With that in mind we will only build and support a minimal runner image that customers can use as a base for their own needs.

chrispat avatar May 02 '23 15:05 chrispat

@chrispat That's fair, but should be much more clearly communicated to the users. It is not directly obvious that the ubuntu-22.04 self-hosted runner images are not at parity with GitHub's ubuntu-22:04 runners. Our developers expect a smooth transition from managed to self-hosted runners. The current state of things does not highlight that there is an implicit expectation on the self-hosted runner providers to ensure tooling parity with managed runners.

vyrwu avatar Aug 28 '24 09:08 vyrwu

@chrispat

We were hit by this during migration from myoung34/github-runner:ubuntu-noble to ARC. It would have helped us if it was clearly defined that ARC is more minimalistic than the traditional Github hosted runners.

As @vyrwu mentions there is an expection from developers that currently are missaligned.

In our case the rootcause, was a missing package (XZ Utils) that was being used from a github action (https://github.com/mlugg/setup-zig).

In theory I guess it should have been up to the github action to verify that the package were installed?

nmwael avatar Jan 07 '25 09:01 nmwael

https://github.com/Azure/login action fails with error: Error: Login failed with Error: Unable to locate executable file: az. Please verify either the file path exists or the file can be found within a directory specified by the PATH environment variable. Also check the file mode to verify the file is executable.. Double check if the 'auth-type' is correct. Refer to https://github.com/Azure/login#readme for more information.

== Check your understanding ==
**a)** In the runner image thread, which missing package caused the failure during the migration to ARC?
**b)** Continue the thread about self-hosted runner images from the point where it stops.

== Information provided ==
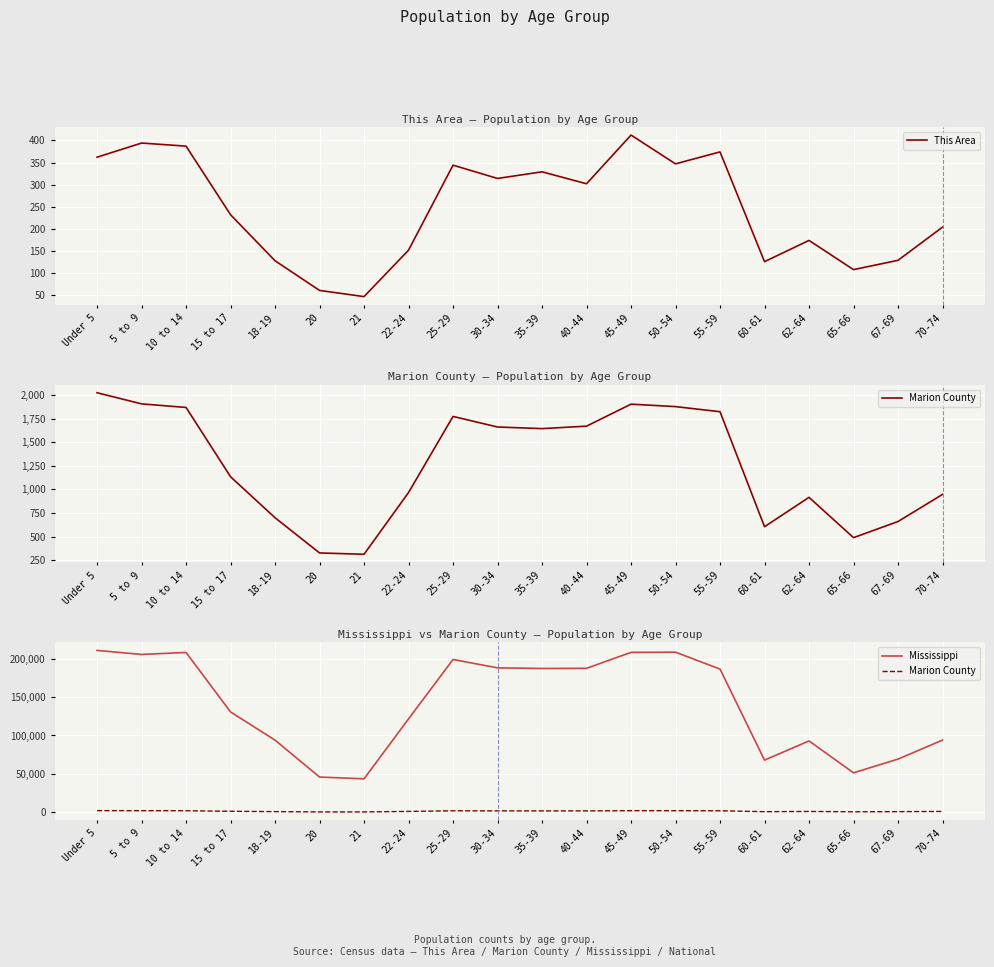

Which series has the largest range (max minus min)?

Mississippi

== Answers to the problems ==
**a)** XZ Utils

**b)**
Again, this works on the GH hosted runners.

So it does seem that some basic packages are not in place, which are expected from actions?

nmwael avatar Jan 08 '25 11:01 nmwael

I don't know how exactly, but my jobs suddenly broke tonight because they didn't have make installed (I would guess because the latest image finally did a cutover, and/or my image cache finally updated, but unsure)

Regardless, it was a surprise to me to find out that make of all things was not considered essential enough (given its literally in the package called build-essentials) to include in the default image.

While I agree that 14Gb would be too large to have as a default image, it would be nice to have that option if its desired (and the user had reasonable image caching, it could work for them). I also think a middle-ground between "this image has almost nothing, build it yourself" and "this image has 7 kitchen sinks" should be reasonably achievable.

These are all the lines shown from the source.